3. Extra-neural local toxicity of lidocaine
Our study did not see gross acute changes to the surrounding soft tissue after injection. Phenol and alcohol have been well known to cause significant necrosis in tissue other than neural tissue. Besides the obvious cardiac and central nervous system toxicity with lidocaine, which can be controlled by dose and image guidance, review of literature does not indicate significant soft tissue injury with lidocaine. Only two case reports or series have been published in the ophthalmology literature with cases of ptosis and diplopia after lidocaine injection for retro-orbital nerve blocks causing what was presumed to ocular muscle necrosis but not verified on histology [3233].
4. Current clinical use of high concentration lidocaine
Besides its use in spinal anesthesia, the current clinical use of high concentration lidocaine for chronic pain is anecdotal and is usually limited to commercially available concentrations of 4% and 5%. Choi and Liu [34] reported 3 cases of patients who had months of relief with peripheral nerve blocks of using 5% lidocaine with 7.5 dextrose.

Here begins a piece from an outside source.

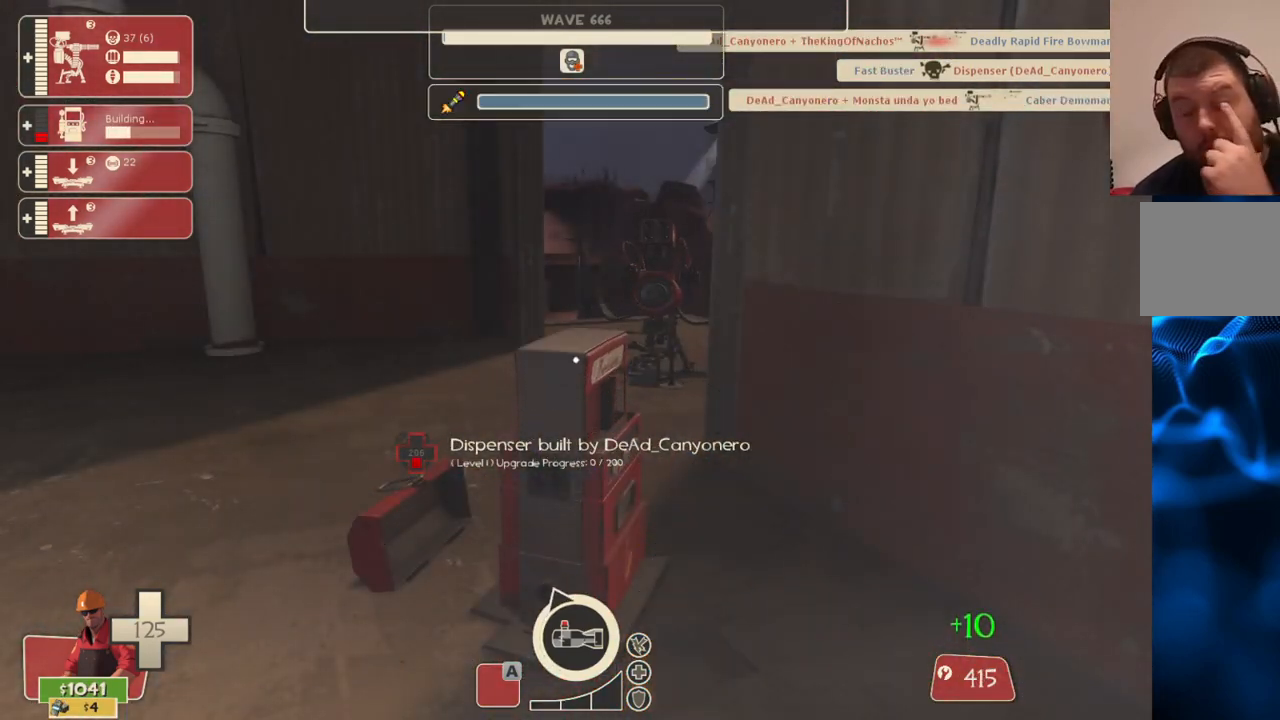
{"buttons": ["R2"], "left_stick": "center", "right_stick": "center", "events": []}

Their study was problematic given the small number of cases, and the concentration used by Choi is less than the 8% concentration threshold for neurolysis seen in the animal study by Ready.
The histologic results of the current investigation demonstrated that 10% lidocaine, when injected under ultrasound guidance peri-neurally around a canine sciatic nerve, did result in significant rapid histologic changes. This pilot study is limited in that only a single nerve was tested, only a single concentration was used, and results show results in a single point in time and no direct comparison was made with other clinically used agents. The authors are currently attempting to repeat this study using different concentrations over different time periods. Further animal studies and clinical studies to compare the neurolytic effects of lidocaine compared to other agents are needed.